The "typical" American family with young children is one in which the mom is at work and the children are in child care. For most mothers, this means added expenses as well as the daily hassles of transporting children to their child care locations. Most mothers use some type of "familial" care (parental care or relative care) as the primary source of care for their children. These arrangements are almost as reliable as formal daycare and are less expensive to use. However, there are indications that this kind of care, in particular relative care, is done out of necessity rather than choice because it is most often used by low-income mothers and by single mothers who live with other family members.
The movement to formal care occurs as mothers' hours and commitment to staying employed increases, and as income increases. As women become more entrenched in the labor market, they often move from informal to center-based care. Some of this is because their incomes rise, but some of it is because formal settings are more reliable in the long-run. The use of formal child care is associated with increased employment durations for mothers, as is receiving assistance in paying for child care. Therefore it is likely that there will be a continuing shift from informal and familial care settings to formal care in the future.

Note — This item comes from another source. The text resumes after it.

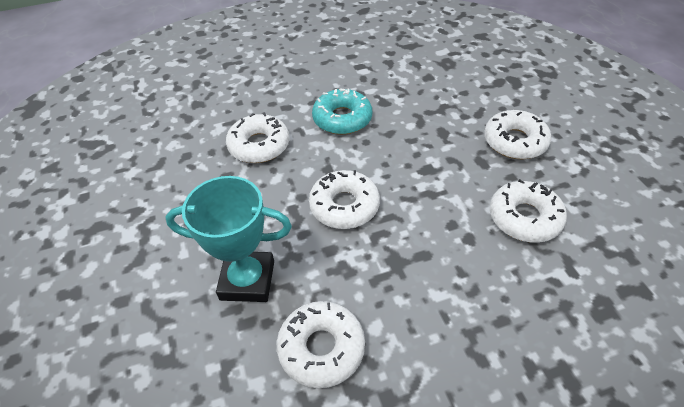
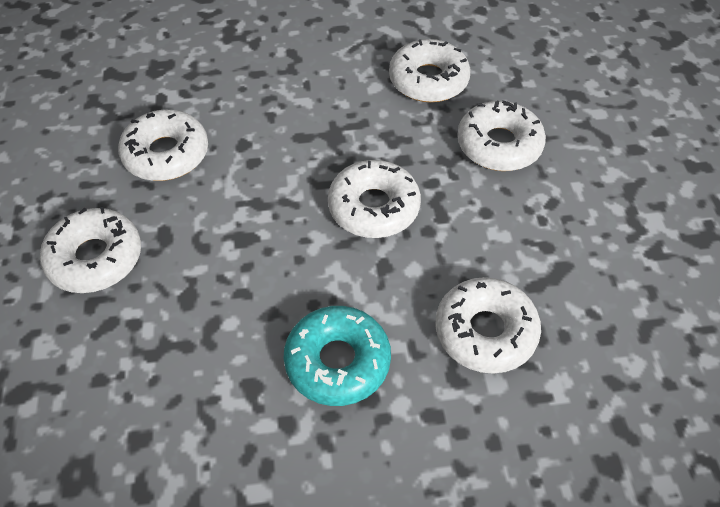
camera: 170 degrees left, 5 degrees up
(247, 280) = (499, 145): turquoise trophy -> white donut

Little is being done in Washington at present to help mothers find and pay for quality child care. The federal tax cuts currently being discussed provide little, if any, assistance for low-income families. The proposed child tax credit is not refundable and therefore would do little to help the vast majority of working families. Most of the programs the federal government has established are not funded at sufficient levels and this problem has been further exacerbated by the states' fiscal crisis, which has led to cutbacks in child care assistance in many states. As a result, working mothers are likely to continue to face serious obstacles to obtaining high quality, reliable, and affordable child care.